Because persons who are HIV-positive and have a defective immune system are more likely to contract tuberculosis than are others, the recurrence of tuberculosis in a multidrug-resistant form creates a situation in which the disclosure of a patient's affliction with tuberculosis may be regarded, often erroneously, as an indication of positive HIV status, aggravating the problem of maintaining confidentiality. Privacy is now an aspect of personhood, and protection against the invasion of privacy--in this case the invasion of informational privacy--is constitutionally granted by the Fifth Amendment (Tribe). Ethical protection of privacy is based on privacy as an aspect of personhood that is protectable to the same extent that a person's physical integrity is. Violations of privacy are ethically justifiable only if disclosure serves a greater good.

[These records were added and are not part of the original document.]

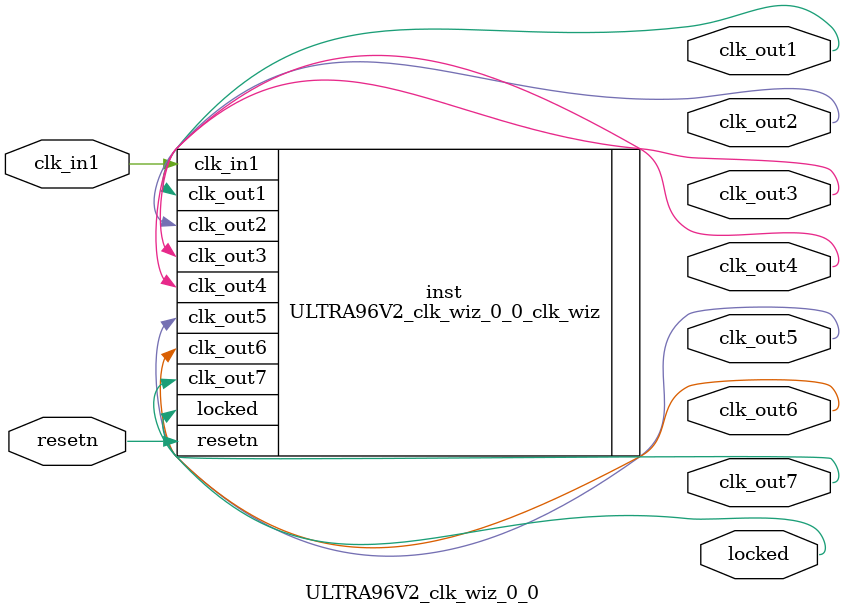
<source format=v>


`timescale 1ps/1ps

(* CORE_GENERATION_INFO = "ULTRA96V2_clk_wiz_0_0,clk_wiz_v6_0_4_0_0,{component_name=ULTRA96V2_clk_wiz_0_0,use_phase_alignment=false,use_min_o_jitter=false,use_max_i_jitter=false,use_dyn_phase_shift=false,use_inclk_switchover=false,use_dyn_reconfig=false,enable_axi=0,feedback_source=FDBK_AUTO,PRIMITIVE=MMCM,num_out_clk=7,clkin1_period=10.000,clkin2_period=10.000,use_power_down=false,use_reset=true,use_locked=true,use_inclk_stopped=false,feedback_type=SINGLE,CLOCK_MGR_TYPE=NA,manual_override=false}" *)

module ULTRA96V2_clk_wiz_0_0 
 (
  // Clock out ports
  output        clk_out1,
  output        clk_out2,
  output        clk_out3,
  output        clk_out4,
  output        clk_out5,
  output        clk_out6,
  output        clk_out7,
  // Status and control signals
  input         resetn,
  output        locked,
 // Clock in ports
  input         clk_in1
 );

  ULTRA96V2_clk_wiz_0_0_clk_wiz inst
  (
  // Clock out ports  
  .clk_out1(clk_out1),
  .clk_out2(clk_out2),
  .clk_out3(clk_out3),
  .clk_out4(clk_out4),
  .clk_out5(clk_out5),
  .clk_out6(clk_out6),
  .clk_out7(clk_out7),
  // Status and control signals               
  .resetn(resetn), 
  .locked(locked),
 // Clock in ports
  .clk_in1(clk_in1)
  );

endmodule

</source>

Thus, whether a patient's HIV status should be disclosed to others depends on the need of those persons to know and the uses and benefits that may result from the disclosure (Bayer).
Bibliography:
1) Bayer, Ronald. 1989. Private Acts, Social Consequences: AIDS and the Politics of Public Health. New York: Free Press.
2) Tribe, Laurence H. 1978. "Rights of Privacy and Personhood." In American Constitutional Law. Mineola, NY: Foundation Press.